• [PROBLEM DESCRIPTION] What lines in the records include the string "prodaja"? Return each one.

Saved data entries
--- START ---
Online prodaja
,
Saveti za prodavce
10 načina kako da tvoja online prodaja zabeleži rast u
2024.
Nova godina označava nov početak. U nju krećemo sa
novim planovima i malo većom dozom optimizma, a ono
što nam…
--- END ---
• [OUTPUT BELOW]
Online prodaja
10 načina kako da tvoja online prodaja zabeleži rast u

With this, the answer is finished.